Honorables sénateurs, nous ne pouvons pas simplement baisser les bras face aux lacunes du système de soins de santé mentale et signer des arrêts de mort pour alléger la souffrance des gens en nous félicitant à tort de le faire parce que nous avons un prétendu sens de l’égalité. Nous n’agissons pas pour l’égalité des personnes ayant une maladie mentale. Nous abdiquons complètement nos responsabilités de parlementaires.

Le système de soins de santé mentale comporte des lacunes et ces dernières causent d’énormes souffrances à tel point que les malades voient la mort comme une solution plutôt que d’essayer d’obtenir des traitements. Les problèmes majeurs du système de soins de santé mentale me mettent en colère. J’en ai été témoin. Je les ai vécus en compagnie de mon mari. Le fait que le gouvernement Trudeau préfère offrir la mort aux gens plutôt que de répondre à leurs besoins en matière de traitements me rend furieuse. En tant que parlementaires, nous avons la responsabilité de corriger la situation, honorables sénateurs, et tout part du sommet : il faut exiger du gouvernement qu’il rende des comptes.

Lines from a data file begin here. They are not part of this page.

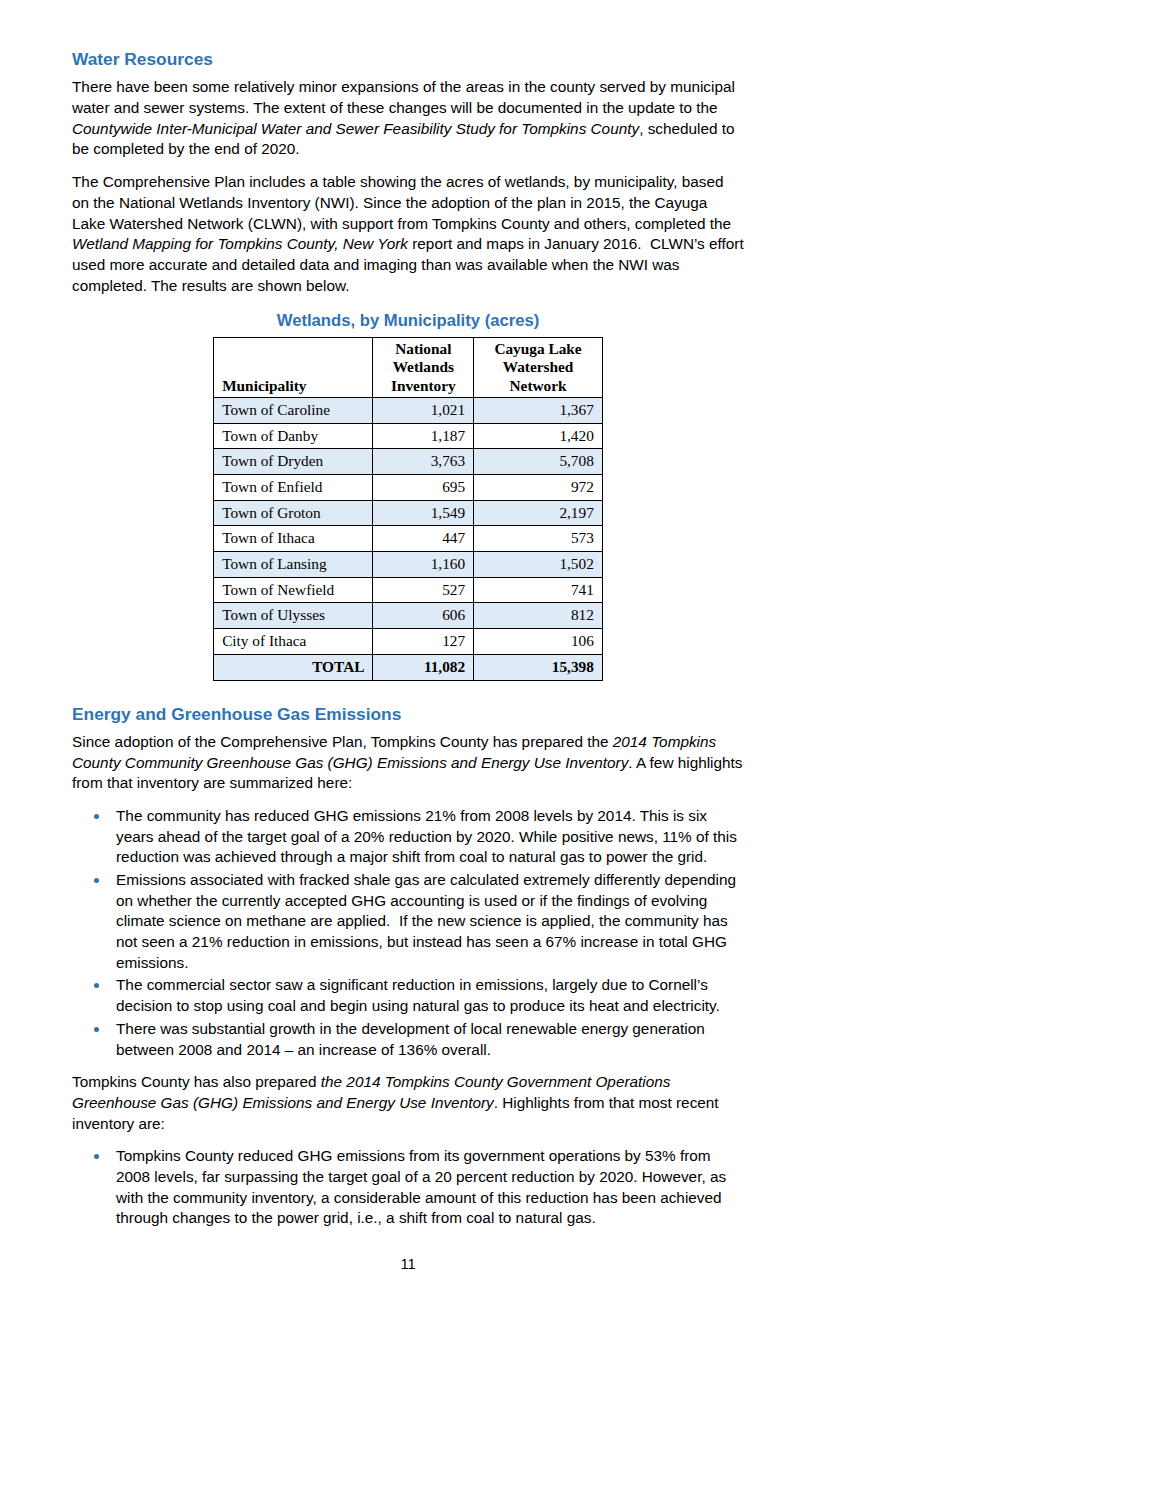Water Resources
There have been some relatively minor expansions of the areas in the county served by municipal water and sewer systems. The extent of these changes will be documented in the update to the Countywide Inter-Municipal Water and Sewer Feasibility Study for Tompkins County, scheduled to be completed by the end of 2020.
The Comprehensive Plan includes a table showing the acres of wetlands, by municipality, based on the National Wetlands Inventory (NWI). Since the adoption of the plan in 2015, the Cayuga Lake Watershed Network (CLWN), with support from Tompkins County and others, completed the Wetland Mapping for Tompkins County, New York report and maps in January 2016. CLWN’s effort used more accurate and detailed data and imaging than was available when the NWI was completed. The results are shown below.
Wetlands, by Municipality (acres)
| Municipality | National Wetlands Inventory | Cayuga Lake Watershed Network |
| --- | --- | --- |
| Town of Caroline | 1,021 | 1,367 |
| Town of Danby | 1,187 | 1,420 |
| Town of Dryden | 3,763 | 5,708 |
| Town of Enfield | 695 | 972 |
| Town of Groton | 1,549 | 2,197 |
| Town of Ithaca | 447 | 573 |
| Town of Lansing | 1,160 | 1,502 |
| Town of Newfield | 527 | 741 |
| Town of Ulysses | 606 | 812 |
| City of Ithaca | 127 | 106 |
| TOTAL | 11,082 | 15,398 |
Energy and Greenhouse Gas Emissions
Since adoption of the Comprehensive Plan, Tompkins County has prepared the 2014 Tompkins County Community Greenhouse Gas (GHG) Emissions and Energy Use Inventory. A few highlights from that inventory are summarized here:
The community has reduced GHG emissions 21% from 2008 levels by 2014. This is six years ahead of the target goal of a 20% reduction by 2020. While positive news, 11% of this reduction was achieved through a major shift from coal to natural gas to power the grid.
Emissions associated with fracked shale gas are calculated extremely differently depending on whether the currently accepted GHG accounting is used or if the findings of evolving climate science on methane are applied. If the new science is applied, the community has not seen a 21% reduction in emissions, but instead has seen a 67% increase in total GHG emissions.
The commercial sector saw a significant reduction in emissions, largely due to Cornell’s decision to stop using coal and begin using natural gas to produce its heat and electricity.
There was substantial growth in the development of local renewable energy generation between 2008 and 2014 – an increase of 136% overall.
Tompkins County has also prepared the 2014 Tompkins County Government Operations Greenhouse Gas (GHG) Emissions and Energy Use Inventory. Highlights from that most recent inventory are:
Tompkins County reduced GHG emissions from its government operations by 53% from 2008 levels, far surpassing the target goal of a 20 percent reduction by 2020. However, as with the community inventory, a considerable amount of this reduction has been achieved through changes to the power grid, i.e., a shift from coal to natural gas.
11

Fidèle à ses habitudes, le gouvernement Trudeau tient de beaux discours au sujet de la santé mentale, mais ne joint aucun geste à la parole. Pendant la campagne électorale de 2021, la plateforme libérale promettait un « transfert canadien en matière de santé mentale » de 4,5 milliards de dollars sur cinq ans. Or, nous voilà 18 mois plus tard; le gouvernement a présenté un budget depuis et s’apprête à présenter le prochain, et combien de cet argent pour la santé mentale a commencé à sortir des coffres? Pas un seul sou. Si l’on se fie aux échéanciers qui figurent dans sa propre plateforme électorale, le gouvernement libéral est déjà en retard de 1,5 milliard de dollars pour honorer ses promesses en matière de santé mentale. Combien de listes d’attente pour des soins psychiatriques cela aidera-t-il à réduire, honorables sénateurs? À combien de Canadiens atteints d’une maladie mentale cela fournira-t-il un traitement, un test de dépistage ou des médicaments? Oh, c’est bien cela : zéro.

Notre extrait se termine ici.